:: Testo riportato ::
========================================================================
# antizanzare



## omicron (17 Giugno 2022)

mi sapete dare il nome di un buon antizanzare da esterno per non farsi mangiare da animali volanti in giardino?


----------



## Ginevra65 (17 Giugno 2022)

omicron ha detto:


> mi sapete dare il nome di un buon antizanzare da esterno per non farsi mangiare da animali volanti in giardino?


seguo, ieri sera sono stata divorata


----------



## ivanl (17 Giugno 2022)

un qualsiasi Autan, Off...a me non pungono mai, ma sulla moglie funzionano


----------



## omicron (17 Giugno 2022)

ivanl ha detto:


> un qualsiasi Autan, Off...a me non pungono mai, ma sulla moglie funzionano


no no, per esterno, da spruzzare in giardino non un repellente


----------



## ivanl (17 Giugno 2022)

ah, non so, per me il giardino è una rottura di palle; io ho messo l'erba sintetica, avrei asfaltato, se la moglie non si fosse opposta


----------



## omicron (17 Giugno 2022)

ivanl ha detto:


> ah, non so, per me il giardino è una rottura di palle; io ho messo l'erba sintetica, avrei asfaltato, se la moglie non si fosse opposta


perchè con l'erba sintetica le zanzare non ci stanno?


----------



## Andromeda4 (17 Giugno 2022)

omicron ha detto:


> no no, per esterno, da spruzzare in giardino non un repellente


Orphea?


----------



## omicron (17 Giugno 2022)

Andromeda4 ha detto:


> Orphea?


orphea al massimo ho trovato gli zampironi
io cercavo uno spray da spruzzare all'esterno e che per qualche giorno facesse come una bolla di protezione da mosche e zanzare


----------



## Arcistufo (17 Giugno 2022)

omicron ha detto:


> orphea al massimo ho trovato gli zampironi
> io cercavo uno spray da spruzzare all'esterno e che per qualche giorno facesse come una bolla di protezione da mosche e zanzare


Quelle cose che cerchi tu fanno protezione per un paio d'ore, altro che qualche giorno.


----------



## omicron (17 Giugno 2022)

Arcistufo ha detto:


> Quelle cose che cerchi tu fanno protezione per un paio d'ore, altro che qualche giorno.


no no, io voglio qualcosa che duri, tipo disinfestazione
mi va bene anche illegale guarda...


----------



## Andromeda4 (17 Giugno 2022)
========================================================================
:: Voci fornite ::
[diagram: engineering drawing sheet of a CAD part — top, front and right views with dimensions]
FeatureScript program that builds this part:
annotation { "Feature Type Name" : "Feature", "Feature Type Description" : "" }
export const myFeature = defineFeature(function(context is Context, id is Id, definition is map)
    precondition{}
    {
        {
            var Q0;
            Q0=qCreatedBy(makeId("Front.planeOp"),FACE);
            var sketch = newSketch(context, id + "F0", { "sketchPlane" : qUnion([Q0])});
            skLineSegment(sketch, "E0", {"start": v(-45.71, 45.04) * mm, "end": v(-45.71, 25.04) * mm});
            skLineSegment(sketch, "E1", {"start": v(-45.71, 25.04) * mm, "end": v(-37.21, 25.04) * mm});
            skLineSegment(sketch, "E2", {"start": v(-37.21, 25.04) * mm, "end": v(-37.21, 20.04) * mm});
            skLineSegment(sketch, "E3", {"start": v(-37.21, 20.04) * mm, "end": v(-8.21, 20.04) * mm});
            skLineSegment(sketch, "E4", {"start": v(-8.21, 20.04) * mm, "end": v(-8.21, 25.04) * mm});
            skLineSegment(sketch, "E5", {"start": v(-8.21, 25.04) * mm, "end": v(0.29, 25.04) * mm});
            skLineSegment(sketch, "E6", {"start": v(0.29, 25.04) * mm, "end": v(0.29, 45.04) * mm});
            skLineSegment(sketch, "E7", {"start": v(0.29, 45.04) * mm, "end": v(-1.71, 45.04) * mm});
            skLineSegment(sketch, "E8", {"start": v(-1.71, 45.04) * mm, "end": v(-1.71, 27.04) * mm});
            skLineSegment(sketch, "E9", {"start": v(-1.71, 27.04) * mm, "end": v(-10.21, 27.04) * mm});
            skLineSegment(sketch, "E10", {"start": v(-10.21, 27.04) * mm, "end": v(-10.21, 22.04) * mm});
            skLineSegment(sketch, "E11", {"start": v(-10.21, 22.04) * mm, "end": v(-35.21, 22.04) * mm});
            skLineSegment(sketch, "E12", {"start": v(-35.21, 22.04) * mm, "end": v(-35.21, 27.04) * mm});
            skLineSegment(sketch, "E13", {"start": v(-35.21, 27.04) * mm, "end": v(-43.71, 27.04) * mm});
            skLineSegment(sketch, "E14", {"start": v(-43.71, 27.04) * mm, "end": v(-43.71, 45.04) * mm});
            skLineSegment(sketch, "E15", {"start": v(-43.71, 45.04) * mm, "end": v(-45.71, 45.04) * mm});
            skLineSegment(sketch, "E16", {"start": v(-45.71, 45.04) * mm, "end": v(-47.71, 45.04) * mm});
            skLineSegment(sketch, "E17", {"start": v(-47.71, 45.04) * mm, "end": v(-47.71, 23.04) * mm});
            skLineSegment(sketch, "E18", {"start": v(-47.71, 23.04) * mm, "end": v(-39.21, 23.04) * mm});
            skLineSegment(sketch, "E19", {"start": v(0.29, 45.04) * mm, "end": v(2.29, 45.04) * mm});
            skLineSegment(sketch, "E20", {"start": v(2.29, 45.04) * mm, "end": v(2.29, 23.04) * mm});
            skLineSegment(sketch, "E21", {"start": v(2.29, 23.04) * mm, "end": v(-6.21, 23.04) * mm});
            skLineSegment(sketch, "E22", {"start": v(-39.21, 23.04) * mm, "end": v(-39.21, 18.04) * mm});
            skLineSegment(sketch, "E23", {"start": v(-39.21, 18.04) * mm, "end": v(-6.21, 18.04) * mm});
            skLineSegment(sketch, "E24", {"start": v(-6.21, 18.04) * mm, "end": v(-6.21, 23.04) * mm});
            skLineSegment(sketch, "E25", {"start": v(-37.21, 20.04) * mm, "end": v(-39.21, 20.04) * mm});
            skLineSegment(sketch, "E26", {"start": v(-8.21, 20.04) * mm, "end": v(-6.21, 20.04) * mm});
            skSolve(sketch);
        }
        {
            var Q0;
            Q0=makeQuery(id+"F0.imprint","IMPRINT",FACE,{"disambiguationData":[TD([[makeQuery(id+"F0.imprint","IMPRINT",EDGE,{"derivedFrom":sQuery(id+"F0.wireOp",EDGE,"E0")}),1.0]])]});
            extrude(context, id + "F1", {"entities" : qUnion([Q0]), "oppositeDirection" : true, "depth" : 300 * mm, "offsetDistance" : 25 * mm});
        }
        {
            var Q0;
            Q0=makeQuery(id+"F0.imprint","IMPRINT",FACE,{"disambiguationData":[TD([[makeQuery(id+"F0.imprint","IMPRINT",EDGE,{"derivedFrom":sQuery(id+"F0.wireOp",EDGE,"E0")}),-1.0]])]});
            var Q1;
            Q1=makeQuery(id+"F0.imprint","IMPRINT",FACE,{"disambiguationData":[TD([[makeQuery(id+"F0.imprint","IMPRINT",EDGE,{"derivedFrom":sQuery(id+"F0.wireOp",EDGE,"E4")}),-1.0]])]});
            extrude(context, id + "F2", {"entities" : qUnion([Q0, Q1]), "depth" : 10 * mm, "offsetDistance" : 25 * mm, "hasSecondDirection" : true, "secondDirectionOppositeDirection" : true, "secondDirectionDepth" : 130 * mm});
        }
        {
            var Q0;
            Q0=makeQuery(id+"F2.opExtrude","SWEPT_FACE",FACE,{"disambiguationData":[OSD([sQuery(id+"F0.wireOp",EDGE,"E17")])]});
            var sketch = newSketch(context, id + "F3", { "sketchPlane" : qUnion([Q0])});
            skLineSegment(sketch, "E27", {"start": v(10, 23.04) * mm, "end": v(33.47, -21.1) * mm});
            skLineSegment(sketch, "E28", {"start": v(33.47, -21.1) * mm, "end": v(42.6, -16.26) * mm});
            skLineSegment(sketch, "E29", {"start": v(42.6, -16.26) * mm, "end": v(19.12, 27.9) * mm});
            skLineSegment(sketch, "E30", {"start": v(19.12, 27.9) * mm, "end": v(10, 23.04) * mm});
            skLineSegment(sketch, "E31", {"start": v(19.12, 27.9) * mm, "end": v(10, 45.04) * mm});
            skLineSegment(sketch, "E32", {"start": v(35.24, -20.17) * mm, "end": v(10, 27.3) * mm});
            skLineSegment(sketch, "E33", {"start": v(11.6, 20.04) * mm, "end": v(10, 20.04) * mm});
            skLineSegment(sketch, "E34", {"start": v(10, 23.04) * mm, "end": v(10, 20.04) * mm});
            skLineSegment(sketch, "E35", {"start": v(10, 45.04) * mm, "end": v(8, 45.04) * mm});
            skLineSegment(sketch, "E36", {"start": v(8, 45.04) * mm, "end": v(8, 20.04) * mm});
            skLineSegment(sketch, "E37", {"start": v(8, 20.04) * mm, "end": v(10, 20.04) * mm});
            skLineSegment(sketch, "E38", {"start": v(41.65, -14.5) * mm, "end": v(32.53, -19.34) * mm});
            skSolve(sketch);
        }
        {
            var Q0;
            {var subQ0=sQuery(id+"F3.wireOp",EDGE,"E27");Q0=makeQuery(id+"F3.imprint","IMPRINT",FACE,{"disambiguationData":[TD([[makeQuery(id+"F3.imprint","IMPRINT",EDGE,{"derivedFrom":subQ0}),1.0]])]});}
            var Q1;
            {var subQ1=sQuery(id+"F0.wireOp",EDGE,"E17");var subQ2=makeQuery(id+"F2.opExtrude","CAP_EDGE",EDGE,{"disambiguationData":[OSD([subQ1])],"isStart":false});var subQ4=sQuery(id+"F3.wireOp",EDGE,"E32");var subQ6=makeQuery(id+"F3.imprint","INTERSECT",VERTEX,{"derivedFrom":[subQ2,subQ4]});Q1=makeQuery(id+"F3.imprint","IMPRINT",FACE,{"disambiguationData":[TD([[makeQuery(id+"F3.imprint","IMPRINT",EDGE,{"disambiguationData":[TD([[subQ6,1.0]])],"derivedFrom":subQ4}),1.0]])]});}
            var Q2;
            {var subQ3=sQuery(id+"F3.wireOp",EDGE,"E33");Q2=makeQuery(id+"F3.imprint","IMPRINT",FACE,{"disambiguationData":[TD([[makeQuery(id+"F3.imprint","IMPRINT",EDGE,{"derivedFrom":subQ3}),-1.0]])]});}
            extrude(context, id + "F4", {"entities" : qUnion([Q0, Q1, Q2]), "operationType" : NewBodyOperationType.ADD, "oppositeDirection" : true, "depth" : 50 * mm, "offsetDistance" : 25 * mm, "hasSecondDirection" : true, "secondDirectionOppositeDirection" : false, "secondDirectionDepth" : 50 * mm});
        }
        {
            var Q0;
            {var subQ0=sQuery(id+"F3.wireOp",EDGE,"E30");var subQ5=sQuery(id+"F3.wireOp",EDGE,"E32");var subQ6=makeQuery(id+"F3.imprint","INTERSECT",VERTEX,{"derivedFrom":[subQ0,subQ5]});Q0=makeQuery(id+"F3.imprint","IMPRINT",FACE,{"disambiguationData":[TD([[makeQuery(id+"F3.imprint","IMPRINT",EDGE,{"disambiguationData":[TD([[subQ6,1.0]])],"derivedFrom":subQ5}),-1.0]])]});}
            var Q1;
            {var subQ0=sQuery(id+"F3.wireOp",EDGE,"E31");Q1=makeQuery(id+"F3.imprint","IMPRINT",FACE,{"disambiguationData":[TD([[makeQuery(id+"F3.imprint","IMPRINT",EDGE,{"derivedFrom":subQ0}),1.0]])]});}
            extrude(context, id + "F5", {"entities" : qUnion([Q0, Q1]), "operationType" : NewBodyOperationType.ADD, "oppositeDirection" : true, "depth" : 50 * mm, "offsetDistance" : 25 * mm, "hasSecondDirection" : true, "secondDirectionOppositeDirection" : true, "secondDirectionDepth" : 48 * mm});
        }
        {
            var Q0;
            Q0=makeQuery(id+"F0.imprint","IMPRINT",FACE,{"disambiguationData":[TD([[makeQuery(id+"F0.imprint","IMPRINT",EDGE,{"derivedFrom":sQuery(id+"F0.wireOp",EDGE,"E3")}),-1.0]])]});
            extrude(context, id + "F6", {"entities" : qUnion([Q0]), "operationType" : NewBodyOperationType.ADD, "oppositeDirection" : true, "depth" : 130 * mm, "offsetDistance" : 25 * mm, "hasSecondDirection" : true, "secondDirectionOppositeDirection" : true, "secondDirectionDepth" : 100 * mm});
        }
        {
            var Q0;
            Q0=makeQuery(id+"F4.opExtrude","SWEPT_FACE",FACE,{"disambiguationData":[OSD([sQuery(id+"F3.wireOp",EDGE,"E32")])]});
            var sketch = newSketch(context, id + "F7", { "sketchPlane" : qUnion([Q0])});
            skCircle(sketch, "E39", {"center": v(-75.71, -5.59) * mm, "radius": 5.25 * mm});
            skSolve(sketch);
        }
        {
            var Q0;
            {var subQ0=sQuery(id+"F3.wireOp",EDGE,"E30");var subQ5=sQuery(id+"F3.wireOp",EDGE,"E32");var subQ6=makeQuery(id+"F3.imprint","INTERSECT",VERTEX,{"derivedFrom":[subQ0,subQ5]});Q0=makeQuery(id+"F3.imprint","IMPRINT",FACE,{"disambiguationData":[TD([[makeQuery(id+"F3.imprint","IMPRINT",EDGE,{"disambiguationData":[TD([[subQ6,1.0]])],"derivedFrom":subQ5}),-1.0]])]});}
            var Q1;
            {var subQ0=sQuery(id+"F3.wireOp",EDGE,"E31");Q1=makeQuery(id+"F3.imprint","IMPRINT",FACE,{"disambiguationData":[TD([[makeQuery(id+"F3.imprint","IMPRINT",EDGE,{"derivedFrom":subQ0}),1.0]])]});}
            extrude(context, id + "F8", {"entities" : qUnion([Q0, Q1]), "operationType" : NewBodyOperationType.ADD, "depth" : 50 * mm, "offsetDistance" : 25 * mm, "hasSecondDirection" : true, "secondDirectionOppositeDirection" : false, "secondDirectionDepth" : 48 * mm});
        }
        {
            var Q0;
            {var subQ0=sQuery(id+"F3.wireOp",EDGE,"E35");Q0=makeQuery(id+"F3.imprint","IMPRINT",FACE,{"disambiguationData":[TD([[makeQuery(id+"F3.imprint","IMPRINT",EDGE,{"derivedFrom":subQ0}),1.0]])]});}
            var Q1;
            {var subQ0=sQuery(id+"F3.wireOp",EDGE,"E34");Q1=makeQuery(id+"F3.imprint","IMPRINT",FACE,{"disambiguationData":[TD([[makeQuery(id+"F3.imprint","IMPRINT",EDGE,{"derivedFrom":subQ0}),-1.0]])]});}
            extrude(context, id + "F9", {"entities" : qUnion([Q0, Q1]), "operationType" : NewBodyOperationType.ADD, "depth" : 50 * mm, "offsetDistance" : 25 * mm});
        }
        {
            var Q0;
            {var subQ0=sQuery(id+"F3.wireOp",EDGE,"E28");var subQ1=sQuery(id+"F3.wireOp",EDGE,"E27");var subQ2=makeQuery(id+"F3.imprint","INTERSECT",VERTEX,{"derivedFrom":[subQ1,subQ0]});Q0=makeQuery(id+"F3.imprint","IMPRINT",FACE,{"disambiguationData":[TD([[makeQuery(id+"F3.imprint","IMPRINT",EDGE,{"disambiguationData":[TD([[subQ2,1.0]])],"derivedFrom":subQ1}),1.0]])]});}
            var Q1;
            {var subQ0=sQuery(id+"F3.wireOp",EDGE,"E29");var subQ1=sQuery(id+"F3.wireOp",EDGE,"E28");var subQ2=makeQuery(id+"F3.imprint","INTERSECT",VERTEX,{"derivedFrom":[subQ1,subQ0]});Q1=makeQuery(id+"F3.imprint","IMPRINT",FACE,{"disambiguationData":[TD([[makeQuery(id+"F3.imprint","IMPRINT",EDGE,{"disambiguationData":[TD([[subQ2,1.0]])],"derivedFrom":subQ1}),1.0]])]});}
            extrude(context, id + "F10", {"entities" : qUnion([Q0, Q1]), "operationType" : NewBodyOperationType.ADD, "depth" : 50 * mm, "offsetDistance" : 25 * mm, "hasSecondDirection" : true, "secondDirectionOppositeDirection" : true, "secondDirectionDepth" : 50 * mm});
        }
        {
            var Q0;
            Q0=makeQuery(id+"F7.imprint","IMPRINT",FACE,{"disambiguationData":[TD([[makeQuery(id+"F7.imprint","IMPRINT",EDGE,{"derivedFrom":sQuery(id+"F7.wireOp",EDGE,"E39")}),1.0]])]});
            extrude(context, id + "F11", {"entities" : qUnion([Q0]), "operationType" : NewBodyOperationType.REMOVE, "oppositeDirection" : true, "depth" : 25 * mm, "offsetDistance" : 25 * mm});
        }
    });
========================================================================
:: Consegna 1 ::
Come si rende in inglese questa frase della discussione sugli antizanzare: "Quelle cose che cerchi tu fanno protezione per un paio d'ore, altro che qualche giorno."?
:: Consegna 2 ::
Cita dalla discussione sugli antizanzare il passo che va da "# antizanzare" fino a "Ginevra65 (17 Giugno 2022)" incluso.
:: Consegna 3 ::
Rispondi in base alla discussione sugli antizanzare:
(a) Quali due marchi nomina ivanl?
(b) Che cosa ha messo ivanl nel suo giardino?
(c) Di Orphea, che cosa dice omicron di aver trovato al massimo?

:: Soluzione 1 ::
The things you're looking for protect you for a couple of hours, not for a few days.

:: Soluzione 2 ::
# antizanzare



## omicron (17 Giugno 2022)

mi sapete dare il nome di un buon antizanzare da esterno per non farsi mangiare da animali volanti in giardino?


----------



## Ginevra65 (17 Giugno 2022)

:: Soluzione 3 ::
(a) Autan e Off.
(b) L'erba sintetica.
(c) Gli zampironi.